Namco Bandai officially unveiled the Namco Generations brand on November 16, 2010. Three games were announced for release under the label: Pac-Man Championship Edition DX and Galaga Legions DX, both being updates of Iguchi's previous projects, and Aero-Cross, a modernized remake of Metro-Cross. Each game featured an option to view a special "NG News" digital newsletter, which featured developer interviews, gameplay tips, and information regarding upcoming titles. Pac-Man Championship Edition DX was released a day later on November 17 for the Xbox 360 and PlayStation 3 to critical acclaim, being listed among the greatest video game remakes of all time and as a good example on how to successfully revive a classic video game. Galaga Legions DX was published several months later on June 29, 2011 also to positive reception, specifically towards its unique gameplay and presentation. In June, Namco Bandai unveiled a fourth game under the brand, a reboot of the Japan-exclusive arcade game Dancing Eyes. Due to the game's strong sexual nature and for being rather obscure, it was met with dire confusion from publications. Siliconera speculated that modern remakes of Battle City, Rally-X, and Starblade were also in the works.
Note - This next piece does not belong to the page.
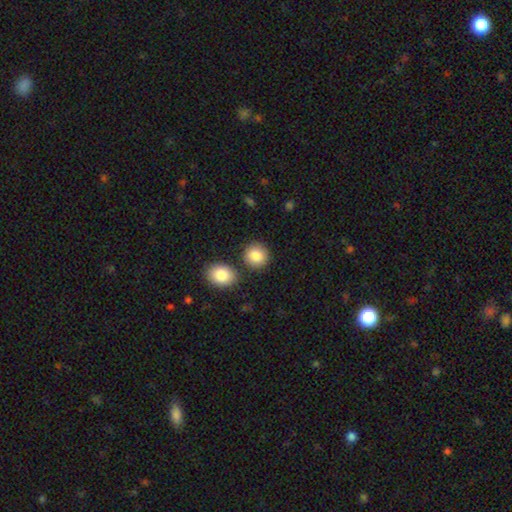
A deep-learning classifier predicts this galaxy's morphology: type=smooth (87%); roundness=round (81%); merging=none (81%).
Updates on the project began to slow down by the end of 2011, with the company posting very little information regarding the brand and the games under production for it. In April 2012, Japanese magazine Famitsu reported that Namco Bandai decided to cancel the reboot of Dancing Eyes. In December, Aero-Cross and subsequently the Namco Generations label as a whole, were also cancelled. Namco Bandai cited "various circumstances" as the reason for the project's termination. Publications have speculated the lack of interest and a wider audience caused the brand to be discontinued. The DX versions of Pac-Man Championship Edition and Galaga Legions are still available on their respective platforms, the former removing the Namco Generations newsletter entirely when it was updated in 2013.

Video game publications have deemed the Namco Generations brand as a failure, saying that a general lack of a large audience and silence towards the project were factors in its downfall. JG Fletcher of Engadget blamed the cancellation of the remaining two games and a general lack of updates from Bandai Namco for the Namco Generations label being discontinued. He noted the company's unusual quiet nature towards the project in general, as well as commenting that neither of the cancelled titles lived up to the expectations of the first two games. Fletcher also felt that Dancing Eyes felt more like a tribute to an "amusing" idea rather than an attempt to truly resurrect an older IP, writing: "I'm not overly interested in seeing increasing amounts of polygonal skin. Rather than prurient interest in cartoon women, my fascination with Dancing Eyes is more about seeing Namco pay tribute to something that was, at best, an amusing idea, and at worst, something Namco had no sense reminding people of". Siliconera showed disappointment towards the project's cancellation for being the end of an era for the company, saying: "With no more Namco Generations titles in the pipeline, it looks like the age of modernized Namco arcade games is over".